Scheduler seems to be broken after updating to 4.0

Infos:

  • Used Zammad version: 4.0
  • Used Zammad installation type: package
  • Operating system: Debian 10 x64
  • Browser + version: Firefox 89

Expected behavior:

  • Zammad fetches emails and sends notifications

Actual behavior:

  • Zammad stops checking mailbox after some time during a day and the corresponding notifications don’t come through to our preferred channel (Slack)

Steps to reproduce the behavior:

  • Upgrade to 4.0

Ever since we upgraded to the latest version (went without any issues), the scheduler has been failing permanently during a day.

scheduler_err.log only has “log writing failed. execution expired” – that’s all there is and been since the update. Googling for this error isn’t fruitful.

There are no errors in production.log, postgres logs are alright, and nothing suspicious in elasticsearch logs. Elastic works fine, Zammad front-end lets me in, although it might occasionally throw 5xx error.

Things run smoothly after restarting zammad service, but only for several hours.

Has anyone encountered this behavior? Any suggestions on how to at least fix the logging for scheduler so I can investigate further?

Thanks

1 Like

Hi!
We encountered the exact same problems and behaviors after upgrading to 4.1
In the beginning everything works fine.
The productions.log shows “scheduler running…” periodically.
Out of the sudden the entry wont show up, Emails wont get fetched and processed.

Since we see no error message we cant reproduce the problem except by waiting for a couple of minutes or hours…

Referring to other post I collected some data

root@intern:/var/log/zammad# zammad run rails c
Loading production environment (Rails 5.2.4.6)
irb(main):001:0> Delayed::Job.count
=> 0
irb(main):002:0> Delayed::Job.first
=> nil
irb(main):003:0> Sessions.list.count
=> 4
irb(main):004:0> User.count
=> 1211
irb(main):005:0> Overview.count
=> 15
irb(main):006:0> Group.count
=> 3
irb(main):007:0> User.joins(roles: :permissions).where(roles: { active: true }, permissions: { name: ‘ticket.agent’, active: true }).uniq.count
=> 12
irb(main):008:0> Delayed::Job.last
=> nil

FYI: I installed an cronjob for an hourly restart of the zammad-worker :frowning:

We set up the same task but every 2 hours - currently it’s the only reliable “fix”.

I made another backup and updated to 4.1. Scheduler is still failing within the first hour and logger is still broken by some timeout issue.

There’s like a dozen topics on this forum and a handful issues on github that describe similar behavior of the scheduler. Some posts date back to 2.x version. None of them have any working solution that could be applied to 4.x.

We have a tiny helpdesk compared to what some of the users have here: 4 agents, 2-10 tickets per day. The server is pretty robust for such setup: 10GB RAM, decent Xeon CPU, 4TB HDD. Elastic automatically starts with 4GB heap size, so that should be enough.

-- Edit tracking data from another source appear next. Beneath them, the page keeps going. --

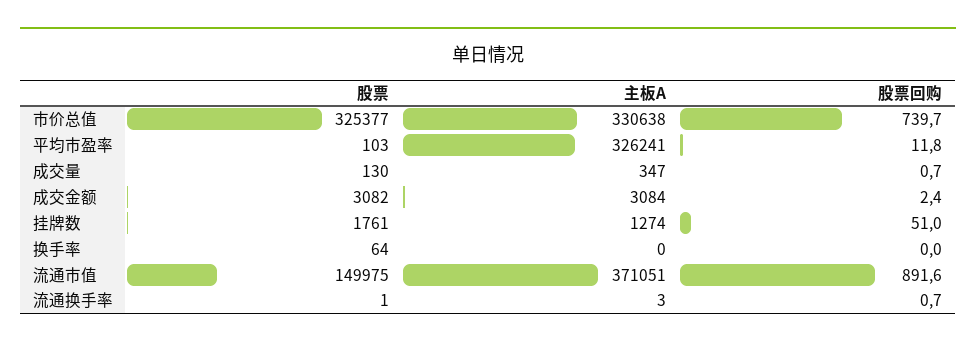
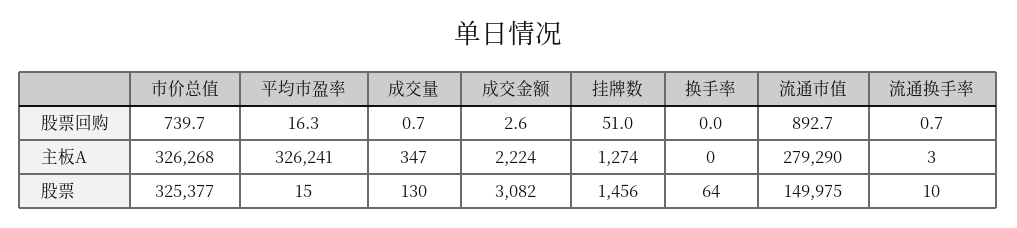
  {
    "股票": {
      "市价总值": 325377,
-     "平均市盈率": 103,
+     "平均市盈率": 15,
      "成交量": 130,
      "成交金额": 3082,
-     "挂牌数": 1761,
+     "挂牌数": 1456,
      "换手率": 64,
      "流通市值": 149975,
-     "流通换手率": 1
+     "流通换手率": 10
    },
    "主板A": {
-     "市价总值": 330638,
+     "市价总值": 326268,
      "平均市盈率": 326241,
      "成交量": 347,
-     "成交金额": 3084,
+     "成交金额": 2224,
      "挂牌数": 1274,
      "换手率": 0,
-     "流通市值": 371051,
+     "流通市值": 279290,
      "流通换手率": 3
    },
    "股票回购": {
      "市价总值": 739.7,
-     "平均市盈率": 11.8,
+     "平均市盈率": 16.3,
      "成交量": 0.7,
-     "成交金额": 2.4,
+     "成交金额": 2.6,
      "挂牌数": 51,
      "换手率": 0,
-     "流通市值": 891.6,
+     "流通市值": 892.7,
      "流通换手率": 0.7
    }
  }

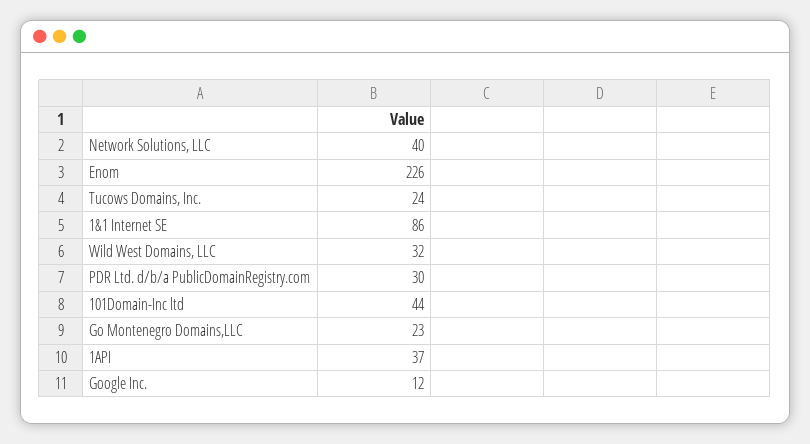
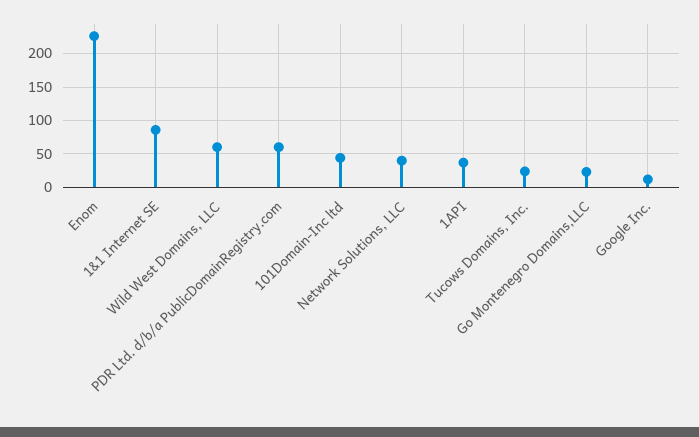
  {
    "Network Solutions, LLC": 40,
    "Enom": 226,
    "Tucows Domains, Inc.": 24,
    "1&1 Internet SE": 86,
-   "Wild West Domains, LLC": 32,
+   "Wild West Domains, LLC": 60,
-   "PDR Ltd. d/b/a PublicDomainRegistry.com": 30,
+   "PDR Ltd. d/b/a PublicDomainRegistry.com": 60,
    "101Domain-Inc ltd": 44,
    "Go Montenegro Domains,LLC": 23,
    "1API": 37,
    "Google Inc.": 12
  }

I’d be grateful if someone could help me figure out how to solve the logging problem at least

If possible you may want to consider getting a faster storage backend.
The provided error message only occurs to me on hard core load situations:
Permanent 100% usage for scheduler + too slow I/O.

Edit:
Also having a look at performance tuning section of the documentation could help:
https://docs.zammad.org/en/latest/appendix/configure-env-vars.html

You should try to avoid permanent stickiness on 100% loads of processes.

Getting an SSD for zammad operation is an option we’re looking at now. It’s just strange that everything worked perfectly fine before the upgrade.

Just noticed that scheduler_out.log is being filled with this error:

sh: 1: /usr/sbin/sendmail: not found

However the sendmail exists, is at exact location and does work fine. What could that be?

scheduler_err.log still only contains log writing failed. execution expired.

Sorry no real clue.
Maybe double check if you can execute sendmail as zammad user - because above usually would be a classic for that:
sudo -u zammad /usr/sbin/sendmail

Again: Load situation.
Try to reduce your schedulers load is possible.

Have a look into the performance tuning section to see if you can improve the schedulers life:
https://docs.zammad.org/en/latest/appendix/configure-env-vars.html#performance-tuning

This topic was automatically closed 120 days after the last reply. New replies are no longer allowed.